Les lignes suivantes cherchent à zoomer sur les opportunités, les limites, les défis et les tendances présentées par la vidéo générative, un outil de création de contenu applicable à diverses industries.
À cet égard, l’étude Adobe (2024) « Global Marketing Content Trends and Preferences » indique que la génération Z (ceux nés entre 1995 et 2010) et les millennials (ceux nés entre 1981 et 1994) préfèrent la vidéo aux autres formats numériques, avec 98 %. % et 91 %, respectivement.
À l’échelle mondiale, l’étude susmentionnée montre que les personnes interrogées sont 24 % plus susceptibles d’acheter du contenu court que du contenu long. En ce sens, cette préférence pour les contenus courts et concis s’étend aux réseaux sociaux. Ainsi, 84 % des utilisateurs penchent vers les sous-titres courts , ce qui marque une tendance à l'économie de langage et à une attention immédiate.

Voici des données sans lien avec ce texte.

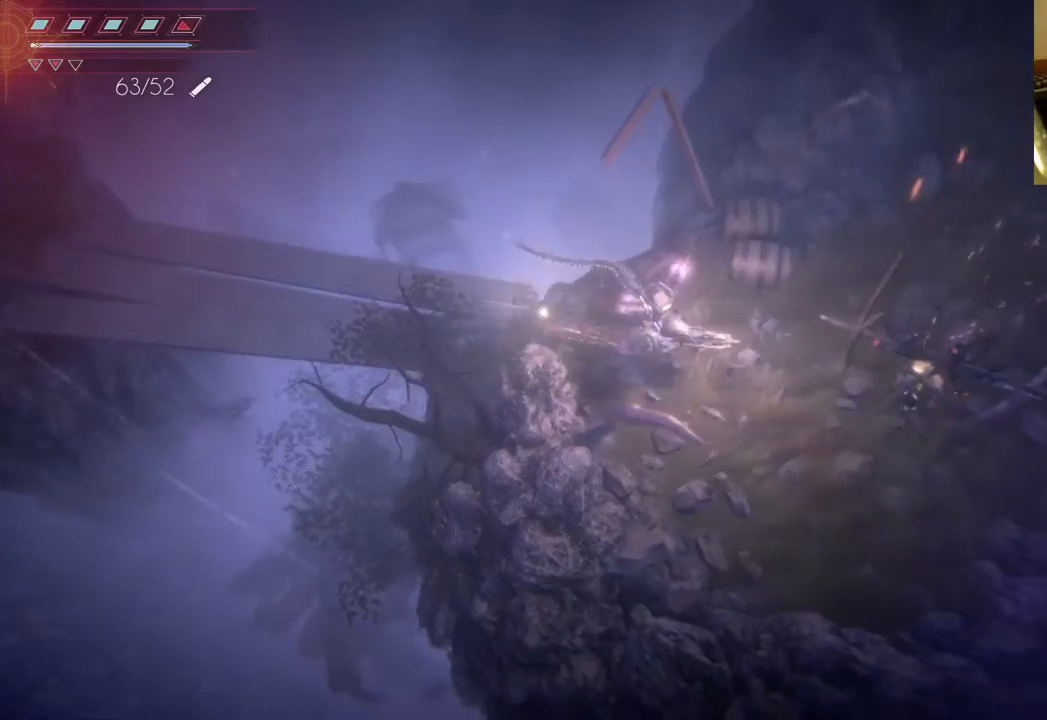
Gameplay with a controller (Xbox layout); each line is a JSON object with the inputs held at the frame after it. "events" lists button and stick changes between this image and that frame as [ms after this image, input, new state], when the widget could be followed in between. Not read: L3 R3.
{"buttons": [], "left_stick": "right", "right_stick": "center", "events": []}
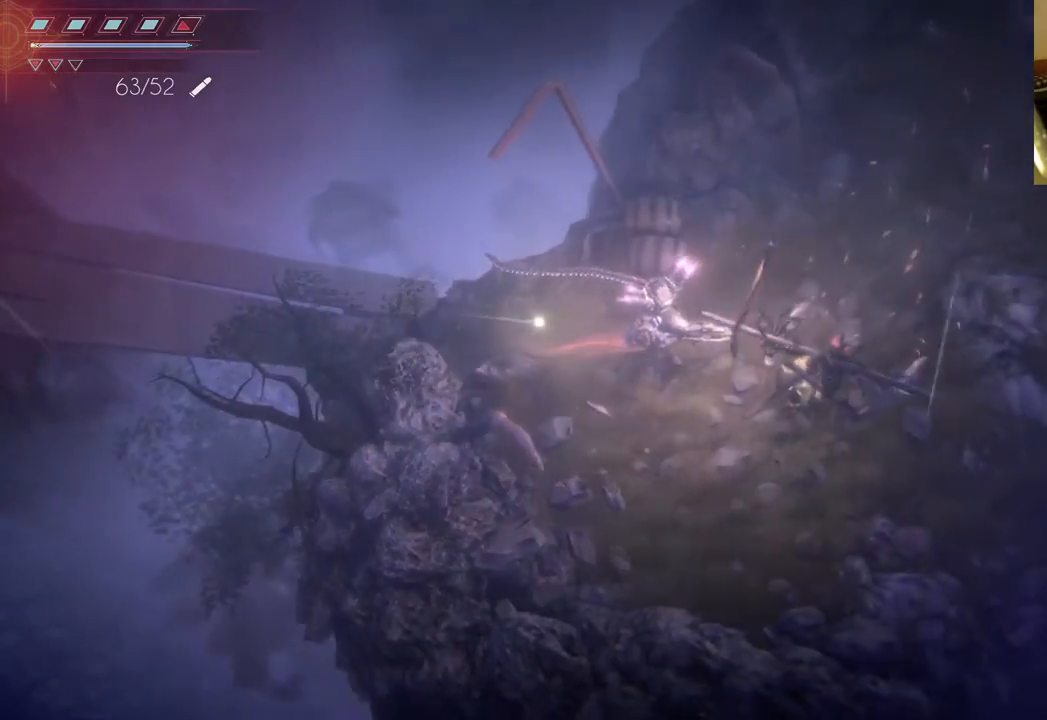
{"buttons": ["L2"], "left_stick": "up-right", "right_stick": "center", "events": [[183, "left_stick", "up-right"], [217, "L2", "down"]]}
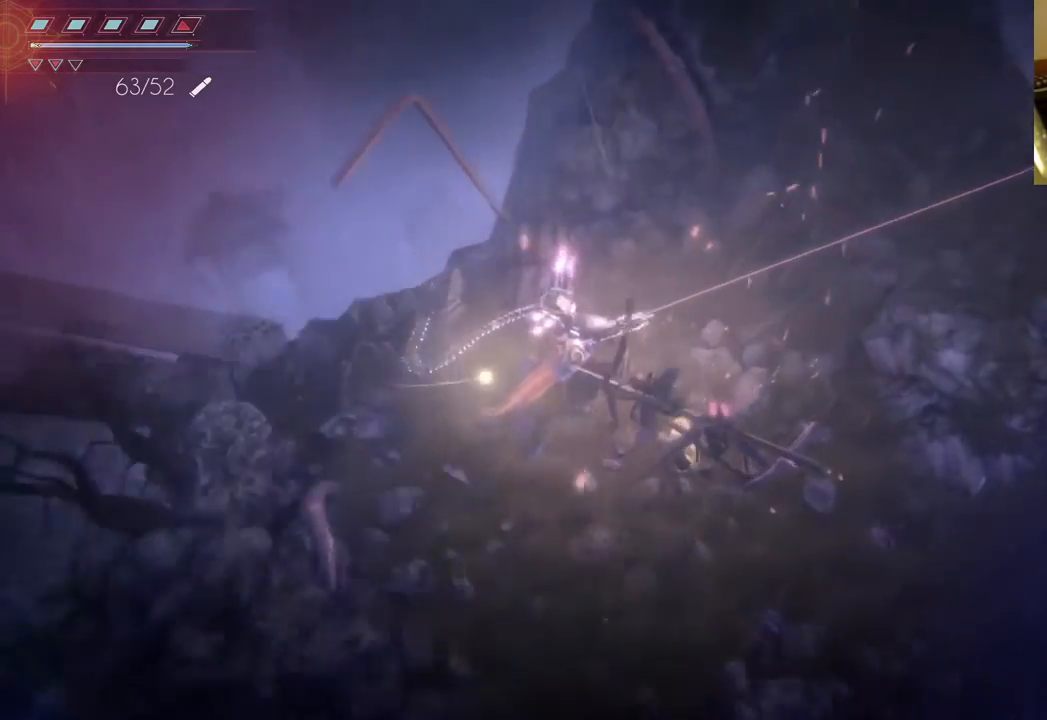
{"buttons": ["B"], "left_stick": "up-right", "right_stick": "center", "events": [[83, "L2", "up"], [83, "left_stick", "right"], [317, "left_stick", "up-right"], [333, "B", "down"]]}
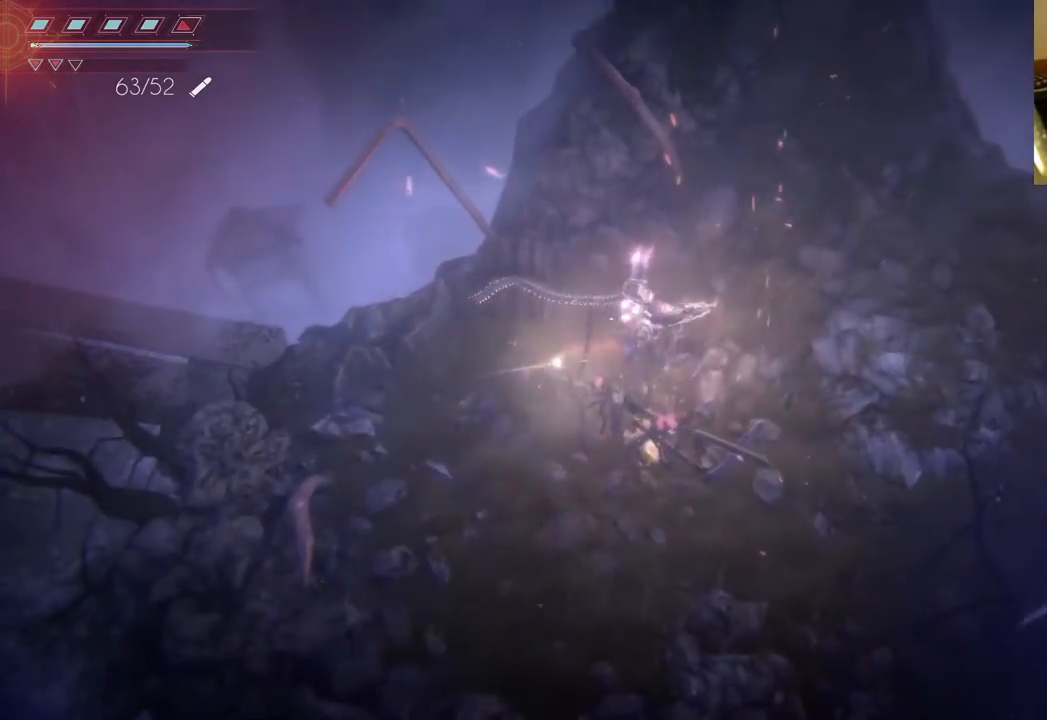
{"buttons": [], "left_stick": "up", "right_stick": "center", "events": [[33, "B", "up"], [250, "left_stick", "up"]]}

Explorons maintenant l'essence de la vidéo générative. Pourquoi transcenderait-elle l'industrie de la communication audiovisuelle et comment se déroule son évolution aujourd'hui ? La vidéo générative, c'est-à-dire la vidéo créée par l'intelligence artificielle (IA) , découle de descriptions textuelles ou de simples instructions textuelles. Sa pertinence réside dans la démocratisation de la production vidéo.

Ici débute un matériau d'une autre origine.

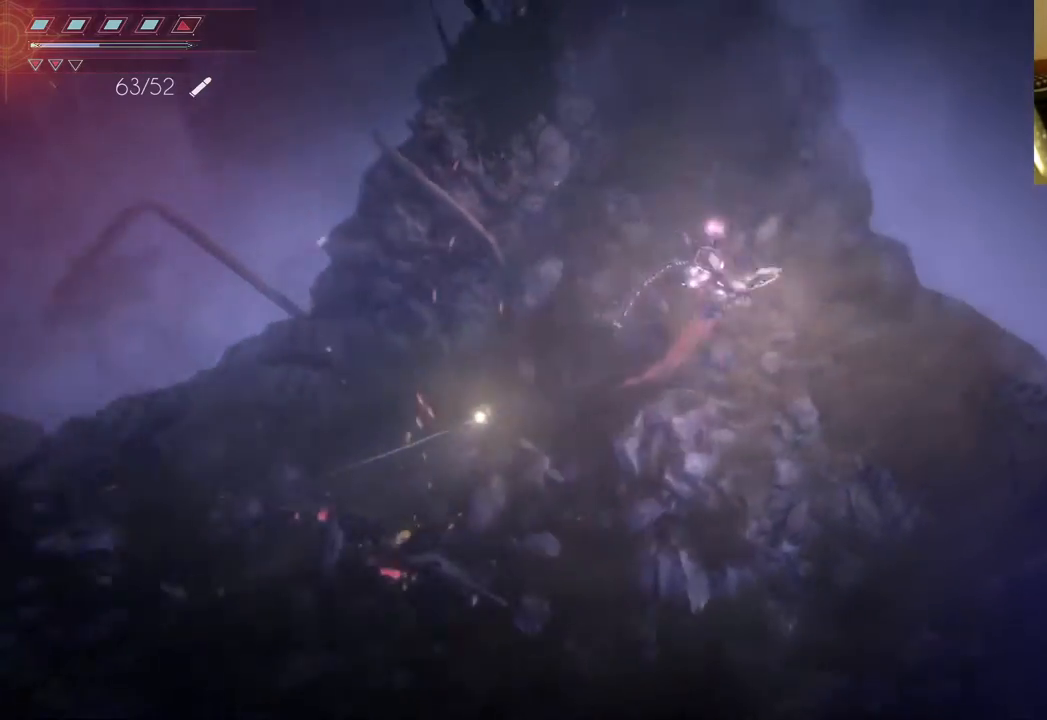
{"buttons": [], "left_stick": "up-left", "right_stick": "center", "events": [[33, "left_stick", "up-left"]]}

Fin 2022, grâce aux initiatives de géants technologiques comme Meta, Google et la startup Runway, émergent des modèles pionniers capables de transformer du texte en vidéo. Cependant, au cours des premiers mois de cette année, OpenAI a lancé « Sora », un modèle capable de générer des vidéos réalistes, se présentant comme le plus avancé du marché.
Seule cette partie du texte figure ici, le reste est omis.